Wednesday, July 20

Considering Orhan Pamuk’s “Snow”

We read T.S. Eliot’s “The Wasteland” in my second literature class at Gonzaga. More than a few of my classmates admitted that they had only the barest understanding of what was happening in the poem, but they liked it nonetheless. Maybe it was the rhythm of “Please, hurry up, please,” or the imagery of waves crashing against the shore that caught their attention. I don’t know. I thought it was a garbage position to take. How can you claim to enjoy something but fail to understand it, especially something as rigorous as that poem? Since reading Orhan Pamuk’s Snow, though, I think I can understand them.

First, the Snow I read was not entirely what Pamuk intended. I read a translation from the original Turkish. No matter the skill of Maureen Freely, no doubt a great deal of the wordplay and allusions were lost in the process.

Second, a review in Harper’s called it a “political novel.” I have to agree with that as there are constant references to Turkey’s history of coups and a clear concern with the nation’s current struggle between secularism and popular Islam, but these are topics I am not well prepared to encounter as my knowledge of Turkey and its history begins with the might of the Ottoman Empire’s army and ends with the emergence of Atatürk.

Third, in his review, John Updike draws connections between Snow and the works of Kafka, Joyce, Calvino and six other seminal figures of the Western literary canon. Of those referenced, I had read only Mann and Dostoevsky and not even the referenced works. I wasn’t even well placed to understand its literary significance, but I enjoyed Snow nonetheless.

No, I loved it. It’s the best novel I’ve read so far this year. It was just so great in everything. The evocation of the city of Kars and its teahouses that no longer sold coffee because the unemployed customers couldn’t afford it. The sense of surreality as the city is isolated for days by a freak snowstorm and Ka meets the city’s powerful. The rich cast of characters concerned with politics and faith and their shadows. The plays and poems within the novel and the power of art and theater. The structure of the gradual reveal of the narrator and his own passions and hopes. It’s amazing. I would be happy if I once wrote something that came within a stone’s throw of Snow’s success at every level.

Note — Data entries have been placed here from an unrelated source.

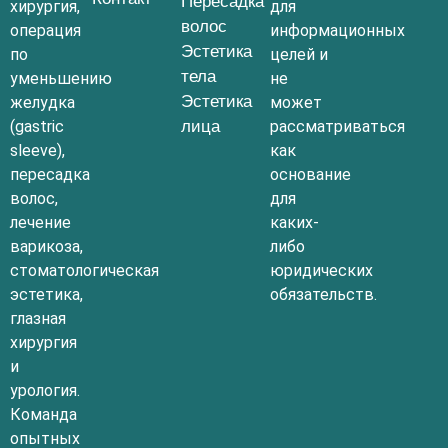
Пересадка
хирургия,
для
волос
операция
информационных
Эстетика
по
целей и
тела
уменьшению
не
Эстетика
желудка
может
(gastric
лица
рассматриваться
sleeve),
как
пересадка
основание
волос,
для
лечение
каких-
варикоза,
либо
стоматологическая
юридических
эстетика,
обязательств.
глазная
хирургия
и
урология.
Команда
опытных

I find this incredibly hopeful that I can enjoy something without understanding it in its entirety. It invites later returns and promises new responses then and opens up so many other works.

1 comment:

kg said...

I've been meaning to read Snow as well but I haven't gotten around to it. I have to say though, most of my family feels that Pamuk's work reads better in English for some reason. My dad actually stopped reading Pamuk's books in Turkish because he didn't like them as much. Food for thought!